EXERCISE PROMPT
In the figure legend below, why were the HUVECs for panel C also treated with calyculin? Answer in one to three sentences.

EXCERPT
Figure 3.

Roscovitine blocked NF-κB-dependent gene expression, but did not influence the NF-κB activation cascade. (A) HUVECs were either left untreated (Co) or pretreated with roscovitine (30 min) and subsequently treated with TNF-α (10 ng·mL⁻¹) for 6 h. Levels of NF-κB-dependent gene expression were analysed by dual luciferase reporter gene expression. n = 3. *P < 0.05 versus TNF-α. (B) The influence of roscovitine on the activity of recombinant IKKβ was assessed by an in vitro kinase assay. Staurosporine (stauro, 100 µM) served as positive control. n = 3. *P < 0.05 versus Co. (C–F) HUVECs were either left untreated (Co) or pretreated with roscovitine (30 min, 10 µM) and subsequently treated with TNF-α (10 ng·mL⁻¹). One representative image out of three independently performed experiments is shown for each assay. (C) Levels of phospho-IKKα/β and β-actin were assessed by Western blot analysis. HUVECs were additionally treated with the protein phosphatase inhibitor calyculin (1 nM) to stabilize the phosphorylation. (D) Levels of IκB-α and β-actin were assessed by Western blot analysis. (E) The NF-κB p65 subunit was visualized by immunocytochemistry and confocal microscopy. White bar = 20 µm. (F) NF-κB DNA-binding activity was determined by electrophoretic mobility shift assay (EMSA). HUVECs, human umbilical vein endothelial cells; IKK, IκB kinase; NF-κB, nuclear factor-κB; TNF-α, tumour necrosis factor-α.

INFORMATION SHOWN

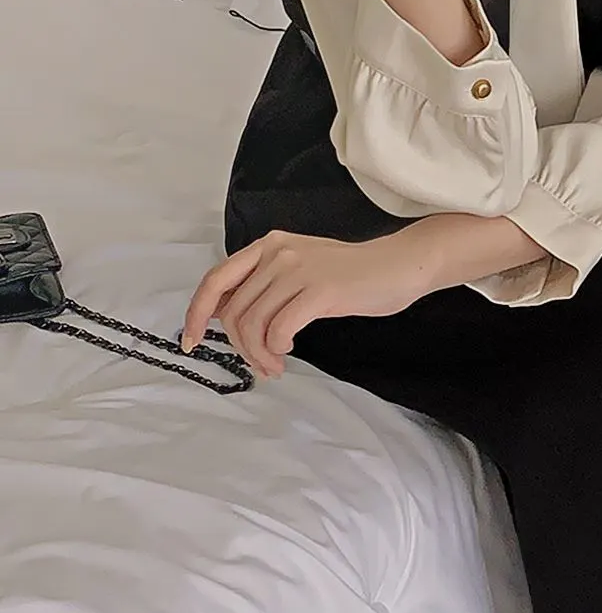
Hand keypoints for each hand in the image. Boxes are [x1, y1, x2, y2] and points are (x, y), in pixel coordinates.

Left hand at [182, 230, 429, 378]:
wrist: (398, 266)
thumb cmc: (354, 276)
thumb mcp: (301, 270)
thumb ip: (267, 286)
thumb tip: (233, 319)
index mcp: (267, 246)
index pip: (215, 280)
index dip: (197, 314)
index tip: (192, 342)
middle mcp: (276, 253)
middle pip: (234, 311)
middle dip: (241, 348)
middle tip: (261, 366)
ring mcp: (297, 269)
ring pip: (253, 323)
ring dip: (260, 354)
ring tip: (276, 366)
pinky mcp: (319, 290)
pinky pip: (279, 329)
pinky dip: (278, 348)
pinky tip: (289, 351)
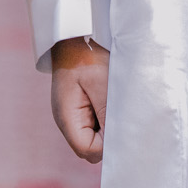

YOUR RESPONSE
Calyculin (1 nM) is a protein phosphatase inhibitor, and it was added to stabilize the phosphorylation. This allowed the levels of phospho-IKKα/β to be assessed by Western blot analysis.